Ms. Arthur, BIO supported the introduction of the bipartisan Disease X Act. I’m hoping you can explain the importance of this bill given the difference in the threat landscape now compared with the last PAHPA reauthorization?

ARTHUR: Thank you, Congresswoman Trahan, for introducing that bill. This is actually an opportunity to do activities in R&D and manufacturing scale-up during the interpandemic period that could make us better prepared in the future. We actually learned this lesson even if you look at our response to monkeypox. The great investments made by the partnership between industry and BARDA and the NIH to make smallpox antivirals and smallpox vaccines actually allowed us because of that viral family to have the products for Mpox that we needed. 

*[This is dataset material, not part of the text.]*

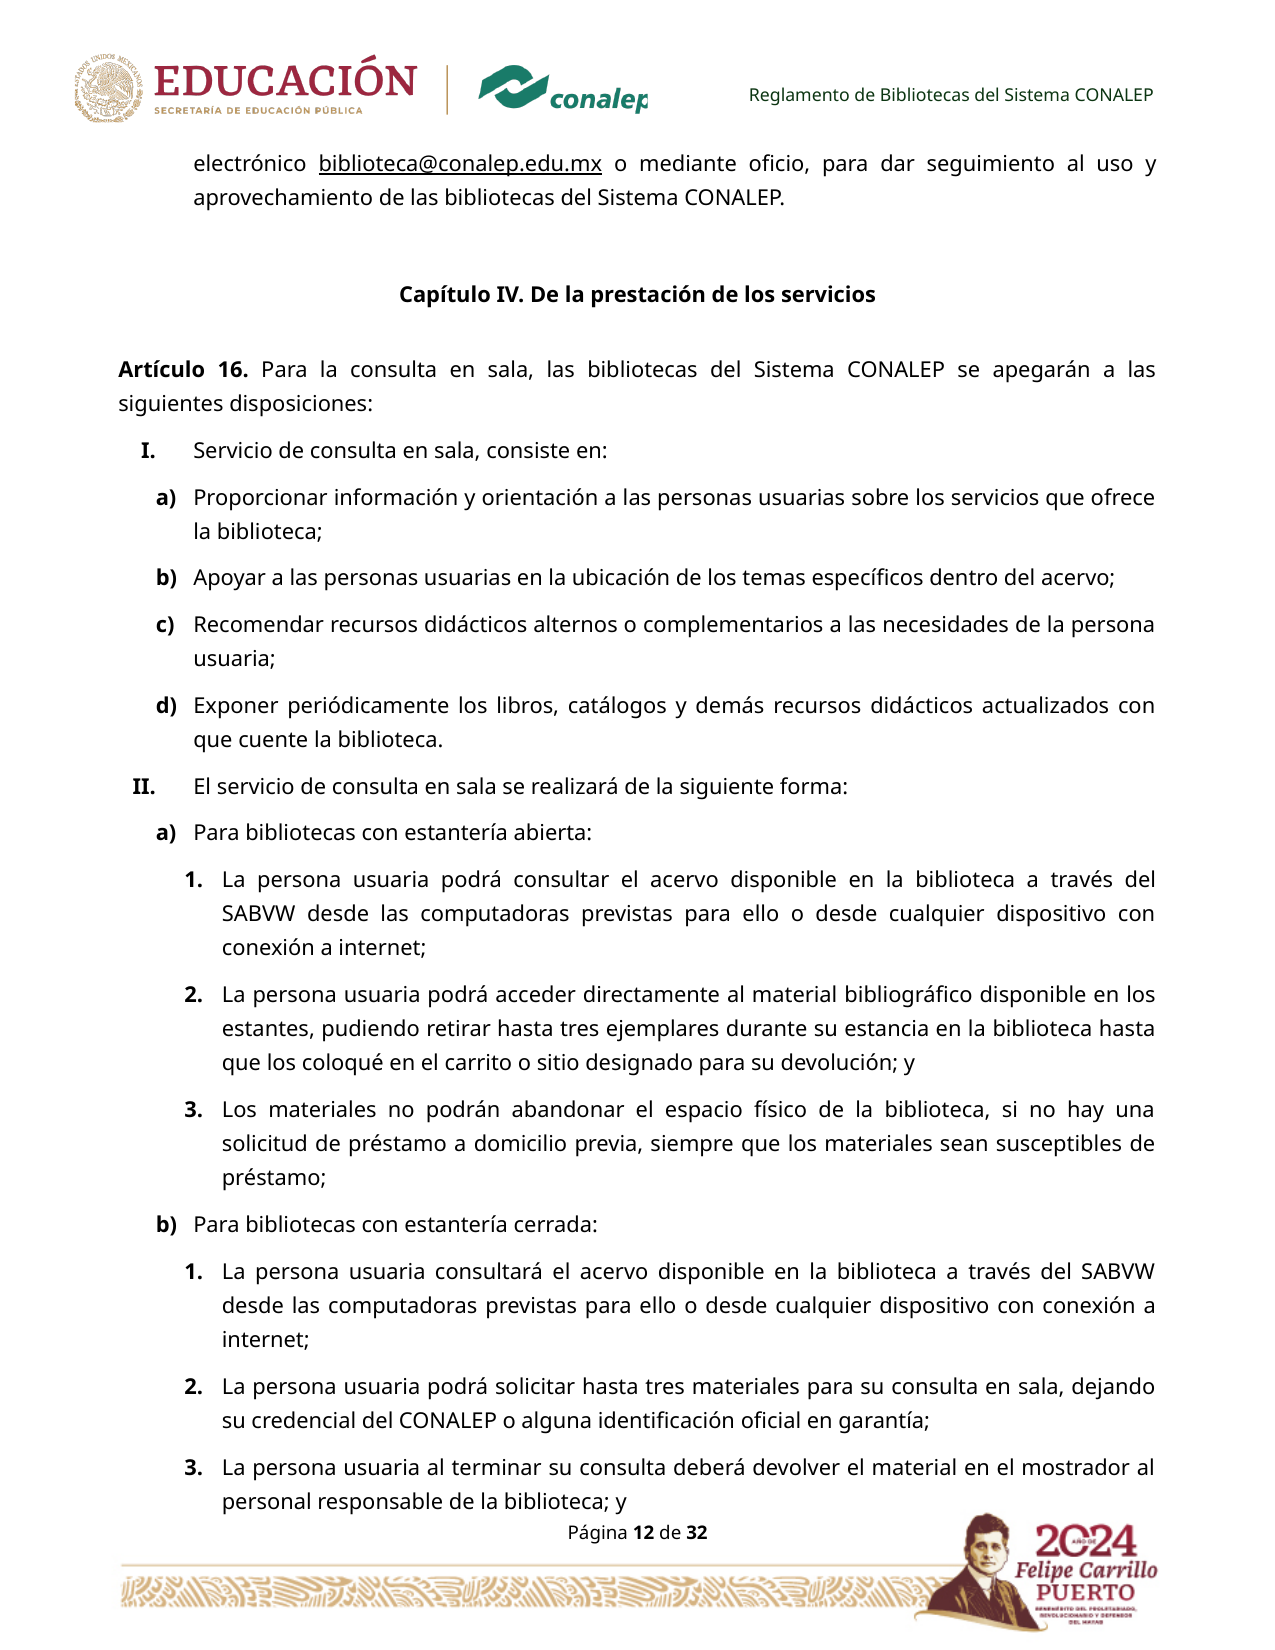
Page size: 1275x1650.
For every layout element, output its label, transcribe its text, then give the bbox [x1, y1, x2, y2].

So taking that same approach here, we would actually work on platform technologies, monoclonal antibodies, and mechanisms for new oral antivirals and put those to work against a host of known pandemic threats, and then those particular products might actually result in products for known threats, but actually would allow us respond maybe within a hundred days to an unknown threat. 

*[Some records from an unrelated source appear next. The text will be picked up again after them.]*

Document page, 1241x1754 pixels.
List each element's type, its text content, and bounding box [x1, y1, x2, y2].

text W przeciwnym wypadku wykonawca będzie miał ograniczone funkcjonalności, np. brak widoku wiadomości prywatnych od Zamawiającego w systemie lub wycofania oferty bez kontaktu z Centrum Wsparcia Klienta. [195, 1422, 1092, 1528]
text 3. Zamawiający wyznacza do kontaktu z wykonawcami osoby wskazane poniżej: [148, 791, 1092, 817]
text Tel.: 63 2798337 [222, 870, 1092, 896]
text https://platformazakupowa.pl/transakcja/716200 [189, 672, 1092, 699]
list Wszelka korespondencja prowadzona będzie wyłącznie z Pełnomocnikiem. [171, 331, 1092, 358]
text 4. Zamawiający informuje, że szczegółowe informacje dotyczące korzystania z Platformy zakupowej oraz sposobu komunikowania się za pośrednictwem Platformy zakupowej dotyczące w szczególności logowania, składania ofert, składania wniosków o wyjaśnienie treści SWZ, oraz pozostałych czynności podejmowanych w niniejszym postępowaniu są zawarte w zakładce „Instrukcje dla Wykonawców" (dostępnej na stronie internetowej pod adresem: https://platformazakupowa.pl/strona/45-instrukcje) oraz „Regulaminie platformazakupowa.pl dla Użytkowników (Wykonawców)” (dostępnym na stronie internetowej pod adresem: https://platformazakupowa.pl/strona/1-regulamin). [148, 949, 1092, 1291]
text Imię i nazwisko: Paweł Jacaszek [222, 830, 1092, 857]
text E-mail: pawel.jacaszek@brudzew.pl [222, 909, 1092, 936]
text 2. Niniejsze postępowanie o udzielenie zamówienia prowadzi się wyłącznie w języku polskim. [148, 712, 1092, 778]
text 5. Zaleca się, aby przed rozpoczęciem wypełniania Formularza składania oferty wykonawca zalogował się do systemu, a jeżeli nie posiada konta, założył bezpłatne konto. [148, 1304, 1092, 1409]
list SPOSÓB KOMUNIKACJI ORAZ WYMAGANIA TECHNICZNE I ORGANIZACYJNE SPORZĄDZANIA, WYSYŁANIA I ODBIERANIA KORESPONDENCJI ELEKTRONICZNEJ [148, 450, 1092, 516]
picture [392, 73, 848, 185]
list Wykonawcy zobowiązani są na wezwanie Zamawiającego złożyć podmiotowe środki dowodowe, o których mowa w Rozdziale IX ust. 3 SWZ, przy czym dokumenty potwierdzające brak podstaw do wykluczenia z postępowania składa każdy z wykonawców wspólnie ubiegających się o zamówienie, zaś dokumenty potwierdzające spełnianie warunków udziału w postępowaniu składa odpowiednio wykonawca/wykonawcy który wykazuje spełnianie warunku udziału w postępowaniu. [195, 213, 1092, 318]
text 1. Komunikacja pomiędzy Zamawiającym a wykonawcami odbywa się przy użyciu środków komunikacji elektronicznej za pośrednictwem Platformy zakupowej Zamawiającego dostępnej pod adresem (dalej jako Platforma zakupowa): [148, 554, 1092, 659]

TRAHAN: And just continuing on with the proposed Disease X program at BARDA, how important do you think it will be for dedicated funding authorized for this program, rather than just pulling funding from BARDA's general medical countermeasures pot?

ARTHUR: We think it's actually very important that this have its own dedicated funding line. If that’s not possible, although we think that’s the right approach, really scaling up BARDA’s overall number to one more like what’s in the PHEMCE multi-year budget, 1.5 to 1.6 billion dollars, would give them the flexibility to work on what we know is already a part of their strategy, which is to do platform agnostic work around viral families. So a separate line item would be optimal, but scaling up the budget would also be important. 

TRAHAN: Thank you, Ms. Arthur. Everyone sitting here today represents a family who lost a loved one to COVID-19 and each of us represents a small business owner who was forced to close their doors – some for good – because of the emergency. We represent children who lost out on valuable in-person learning so they could keep themselves and their families safe when we knew next to nothing about the virus.

So as members of this committee, we have an obligation to take the lessons learned from the past three years and make the investments now to prevent another catastrophic pandemic and the Disease X Act will help get us there. So I look forward to working with members of the committee to pass this legislation with the funding it requires.

Thank you Mr. Chairman, I yield back.